Stored data:
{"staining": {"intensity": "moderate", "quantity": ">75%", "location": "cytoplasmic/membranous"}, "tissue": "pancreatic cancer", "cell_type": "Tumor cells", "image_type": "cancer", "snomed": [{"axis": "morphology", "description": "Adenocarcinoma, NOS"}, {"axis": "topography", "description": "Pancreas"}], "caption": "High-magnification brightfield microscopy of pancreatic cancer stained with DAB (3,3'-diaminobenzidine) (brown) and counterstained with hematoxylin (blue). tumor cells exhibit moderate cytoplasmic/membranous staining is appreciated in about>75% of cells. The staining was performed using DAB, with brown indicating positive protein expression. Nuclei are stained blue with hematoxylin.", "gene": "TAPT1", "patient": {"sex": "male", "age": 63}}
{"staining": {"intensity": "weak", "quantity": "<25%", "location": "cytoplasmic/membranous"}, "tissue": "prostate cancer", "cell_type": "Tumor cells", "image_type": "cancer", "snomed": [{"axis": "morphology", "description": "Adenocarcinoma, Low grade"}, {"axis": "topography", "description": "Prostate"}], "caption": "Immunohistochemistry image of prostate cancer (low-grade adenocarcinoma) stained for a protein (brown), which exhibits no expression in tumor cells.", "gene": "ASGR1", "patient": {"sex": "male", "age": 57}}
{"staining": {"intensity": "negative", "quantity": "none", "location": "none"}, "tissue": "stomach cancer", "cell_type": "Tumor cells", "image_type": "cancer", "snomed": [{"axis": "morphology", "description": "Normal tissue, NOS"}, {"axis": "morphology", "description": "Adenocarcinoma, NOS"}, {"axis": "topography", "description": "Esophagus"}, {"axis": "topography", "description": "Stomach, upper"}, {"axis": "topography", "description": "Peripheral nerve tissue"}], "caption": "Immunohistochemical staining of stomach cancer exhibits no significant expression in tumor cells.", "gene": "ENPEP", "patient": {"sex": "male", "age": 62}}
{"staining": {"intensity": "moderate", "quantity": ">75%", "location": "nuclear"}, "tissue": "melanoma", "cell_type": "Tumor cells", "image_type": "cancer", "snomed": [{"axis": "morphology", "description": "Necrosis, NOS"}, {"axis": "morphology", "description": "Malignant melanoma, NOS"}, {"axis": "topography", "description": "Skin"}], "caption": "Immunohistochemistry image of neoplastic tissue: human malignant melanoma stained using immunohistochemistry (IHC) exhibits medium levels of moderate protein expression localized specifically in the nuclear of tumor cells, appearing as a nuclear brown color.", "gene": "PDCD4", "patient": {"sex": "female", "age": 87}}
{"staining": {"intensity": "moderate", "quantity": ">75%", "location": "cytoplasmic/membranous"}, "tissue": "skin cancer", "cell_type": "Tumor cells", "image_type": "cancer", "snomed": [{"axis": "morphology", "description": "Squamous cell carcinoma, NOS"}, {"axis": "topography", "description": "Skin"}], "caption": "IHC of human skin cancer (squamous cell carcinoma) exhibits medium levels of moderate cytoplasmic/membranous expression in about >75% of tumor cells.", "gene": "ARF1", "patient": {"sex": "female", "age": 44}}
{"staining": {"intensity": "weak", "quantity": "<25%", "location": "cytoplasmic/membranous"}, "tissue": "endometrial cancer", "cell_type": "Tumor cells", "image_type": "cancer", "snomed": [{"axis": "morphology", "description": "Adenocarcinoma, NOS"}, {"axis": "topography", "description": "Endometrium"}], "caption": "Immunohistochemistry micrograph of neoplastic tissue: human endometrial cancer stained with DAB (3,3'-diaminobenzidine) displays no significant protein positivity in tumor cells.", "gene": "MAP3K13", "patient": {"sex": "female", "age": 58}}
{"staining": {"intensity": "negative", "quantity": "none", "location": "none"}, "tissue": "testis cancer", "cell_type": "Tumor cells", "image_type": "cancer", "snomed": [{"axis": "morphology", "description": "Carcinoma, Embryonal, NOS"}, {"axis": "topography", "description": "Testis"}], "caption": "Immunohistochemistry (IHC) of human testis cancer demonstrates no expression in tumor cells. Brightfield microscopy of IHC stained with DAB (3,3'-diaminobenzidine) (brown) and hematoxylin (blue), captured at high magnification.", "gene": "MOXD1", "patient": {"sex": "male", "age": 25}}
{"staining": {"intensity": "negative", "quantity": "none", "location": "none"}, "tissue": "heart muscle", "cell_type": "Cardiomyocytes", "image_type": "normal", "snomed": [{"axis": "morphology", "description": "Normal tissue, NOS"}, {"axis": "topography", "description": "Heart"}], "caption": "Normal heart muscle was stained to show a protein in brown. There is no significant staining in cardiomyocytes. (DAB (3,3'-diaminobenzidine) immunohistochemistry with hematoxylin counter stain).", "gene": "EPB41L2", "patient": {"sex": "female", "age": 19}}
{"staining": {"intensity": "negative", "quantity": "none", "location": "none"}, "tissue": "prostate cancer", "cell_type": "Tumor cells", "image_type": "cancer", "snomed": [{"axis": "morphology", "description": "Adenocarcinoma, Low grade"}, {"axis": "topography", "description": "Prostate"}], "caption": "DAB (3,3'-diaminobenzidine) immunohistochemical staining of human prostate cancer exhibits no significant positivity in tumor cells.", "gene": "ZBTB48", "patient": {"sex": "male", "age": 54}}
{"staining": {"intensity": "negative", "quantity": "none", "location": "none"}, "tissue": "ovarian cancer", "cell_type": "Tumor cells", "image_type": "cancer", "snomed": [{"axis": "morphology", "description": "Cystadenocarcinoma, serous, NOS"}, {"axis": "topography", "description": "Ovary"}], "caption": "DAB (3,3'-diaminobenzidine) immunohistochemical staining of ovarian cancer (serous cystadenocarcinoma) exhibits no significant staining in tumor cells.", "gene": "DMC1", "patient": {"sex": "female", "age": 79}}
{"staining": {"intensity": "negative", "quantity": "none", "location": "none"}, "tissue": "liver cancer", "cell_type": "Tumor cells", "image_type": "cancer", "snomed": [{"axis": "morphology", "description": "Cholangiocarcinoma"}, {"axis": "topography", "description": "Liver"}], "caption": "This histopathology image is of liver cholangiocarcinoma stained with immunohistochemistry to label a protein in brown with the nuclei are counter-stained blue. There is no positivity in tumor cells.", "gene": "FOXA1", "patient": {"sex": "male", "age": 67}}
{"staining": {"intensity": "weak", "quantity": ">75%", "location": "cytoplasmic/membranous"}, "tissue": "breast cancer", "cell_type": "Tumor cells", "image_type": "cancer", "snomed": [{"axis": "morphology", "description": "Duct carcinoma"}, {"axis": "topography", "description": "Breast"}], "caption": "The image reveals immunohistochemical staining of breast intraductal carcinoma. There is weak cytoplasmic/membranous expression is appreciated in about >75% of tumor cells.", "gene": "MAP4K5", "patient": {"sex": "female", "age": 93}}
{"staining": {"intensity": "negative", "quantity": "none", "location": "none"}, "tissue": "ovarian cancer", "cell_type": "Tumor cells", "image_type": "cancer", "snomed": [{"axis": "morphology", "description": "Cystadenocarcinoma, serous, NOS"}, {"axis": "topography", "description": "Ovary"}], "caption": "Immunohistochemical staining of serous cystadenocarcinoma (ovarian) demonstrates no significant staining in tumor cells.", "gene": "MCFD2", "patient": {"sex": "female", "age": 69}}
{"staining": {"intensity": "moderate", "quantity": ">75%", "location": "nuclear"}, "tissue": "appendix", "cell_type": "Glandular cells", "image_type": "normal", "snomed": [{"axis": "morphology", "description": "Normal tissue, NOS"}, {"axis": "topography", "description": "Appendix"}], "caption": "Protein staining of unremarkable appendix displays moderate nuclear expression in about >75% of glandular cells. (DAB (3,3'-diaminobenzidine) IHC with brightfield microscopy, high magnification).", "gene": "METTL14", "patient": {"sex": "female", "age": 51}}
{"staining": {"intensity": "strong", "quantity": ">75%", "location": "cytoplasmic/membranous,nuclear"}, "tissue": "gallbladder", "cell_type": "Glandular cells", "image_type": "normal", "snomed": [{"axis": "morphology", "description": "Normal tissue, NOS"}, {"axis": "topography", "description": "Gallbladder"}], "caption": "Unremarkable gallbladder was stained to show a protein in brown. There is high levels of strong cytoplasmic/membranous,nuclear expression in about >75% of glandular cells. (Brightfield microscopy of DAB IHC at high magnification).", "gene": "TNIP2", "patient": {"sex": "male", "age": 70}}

Activity: Begin at the line that has "(IHC) of human" in the entries above; stop after the line that has "staining of human". Transcribe exactly those lines and no others.

Solution to this exercise:
{"staining": {"intensity": "negative", "quantity": "none", "location": "none"}, "tissue": "testis cancer", "cell_type": "Tumor cells", "image_type": "cancer", "snomed": [{"axis": "morphology", "description": "Carcinoma, Embryonal, NOS"}, {"axis": "topography", "description": "Testis"}], "caption": "Immunohistochemistry (IHC) of human testis cancer demonstrates no expression in tumor cells. Brightfield microscopy of IHC stained with DAB (3,3'-diaminobenzidine) (brown) and hematoxylin (blue), captured at high magnification.", "gene": "MOXD1", "patient": {"sex": "male", "age": 25}}
{"staining": {"intensity": "negative", "quantity": "none", "location": "none"}, "tissue": "heart muscle", "cell_type": "Cardiomyocytes", "image_type": "normal", "snomed": [{"axis": "morphology", "description": "Normal tissue, NOS"}, {"axis": "topography", "description": "Heart"}], "caption": "Normal heart muscle was stained to show a protein in brown. There is no significant staining in cardiomyocytes. (DAB (3,3'-diaminobenzidine) immunohistochemistry with hematoxylin counter stain).", "gene": "EPB41L2", "patient": {"sex": "female", "age": 19}}
{"staining": {"intensity": "negative", "quantity": "none", "location": "none"}, "tissue": "prostate cancer", "cell_type": "Tumor cells", "image_type": "cancer", "snomed": [{"axis": "morphology", "description": "Adenocarcinoma, Low grade"}, {"axis": "topography", "description": "Prostate"}], "caption": "DAB (3,3'-diaminobenzidine) immunohistochemical staining of human prostate cancer exhibits no significant positivity in tumor cells.", "gene": "ZBTB48", "patient": {"sex": "male", "age": 54}}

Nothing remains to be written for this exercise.